Nebraska Death Penalty
The Nebraska death penalty has recently come into question in the state unicameral. Electrocution was the sole method until the Nebraska Supreme Court ruled the method unconstitutional in February 2008. Nebraska tried to pass a life sentence without parole to replace the death penalty but it fell one vote short of passing. The death penalty is wrong and should be replaced with a life sentence without out parole.
The death penalty is cruel punishment. There are reports of botched deaths when it comes to any form of execution. The last reported case of an electrocution gone badly was July 8, 1999 in Florida. Blood had poured from the mouth of the man being executed and oozed through the buckle holes on the straps across his chest. There are a number of cases more resent then that where lethal injection has gone wrong. The problems reported with lethal injection is not being able to find a vein, going through the vain and the poison being pumped into the surrounding tissue, and unusual violent reactions to the lethal drugs.

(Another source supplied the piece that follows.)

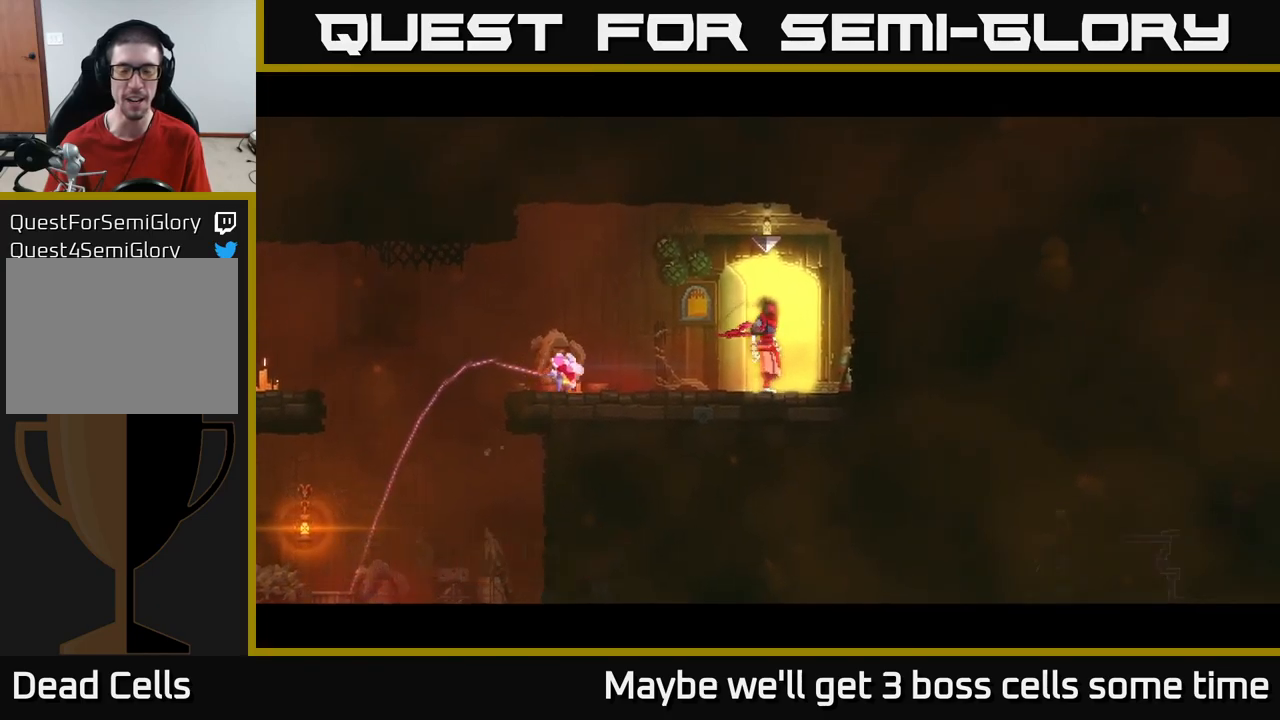
{"buttons": [], "left_stick": "center", "right_stick": "center", "events": [[83, "left_stick", "center"]]}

Fourteen states do not have the death penalty. Nebraska needs to adopt this practice, too. We were the last state to have electrocution as our sole method of capital punishment. Let us become one of the early adaptors of life with out parole.
The death penalty is wrong because you may execute an innocent person. The death penalty is also a long and complicated process. It clogs up the courts and cost millions of dollars. This long process also causes prolonged pain for the victim’s family, who must relive the trauma through multiple court hearings and appeals.

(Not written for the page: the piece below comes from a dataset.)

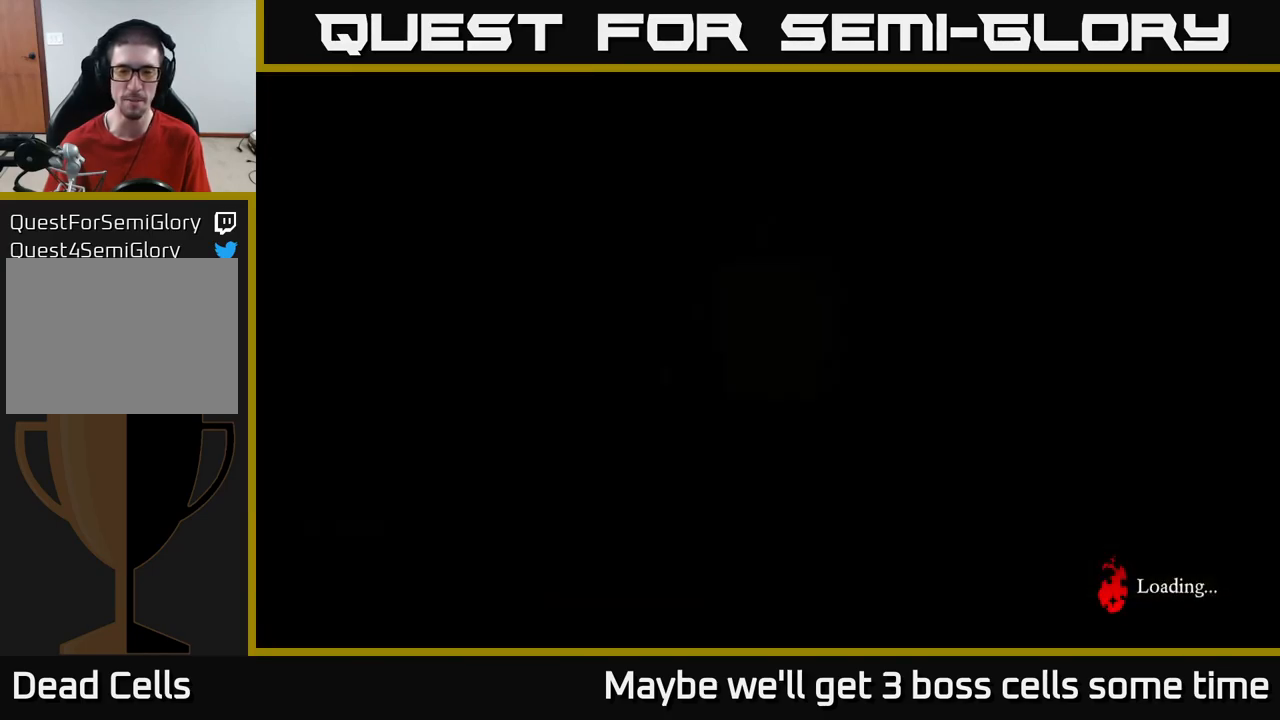
{"buttons": [], "left_stick": "right", "right_stick": "center", "events": [[367, "left_stick", "right"]]}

The most compelling reason for revoking the death penalty, and replacing it with life without parole, is that to kill another human being is wrong. Most death penalty cases involve the defendant being charged with murder. We cannot claim that murder is wrong when we turn around and kill someone who is convicted of murder. We are all human and none of us have the right to say that because it is a jury, judge, or law (which were written by man) that means it is acceptable to kill the killer. No one has the right to judge who should live and who should die, that is why there are laws against murder. We should not look the other way when someone is being killed, even if it is the authorities that are making that choice.
We all have a responsibility to do what is morally just. Choosing to let the state murder someone is no more just then letting anyone else get away with it. We need to let our state know that we do not support the death penalty; that it is wrong and we will not stand to let any more blood be spilled, even when the blood is not that of an innocent person.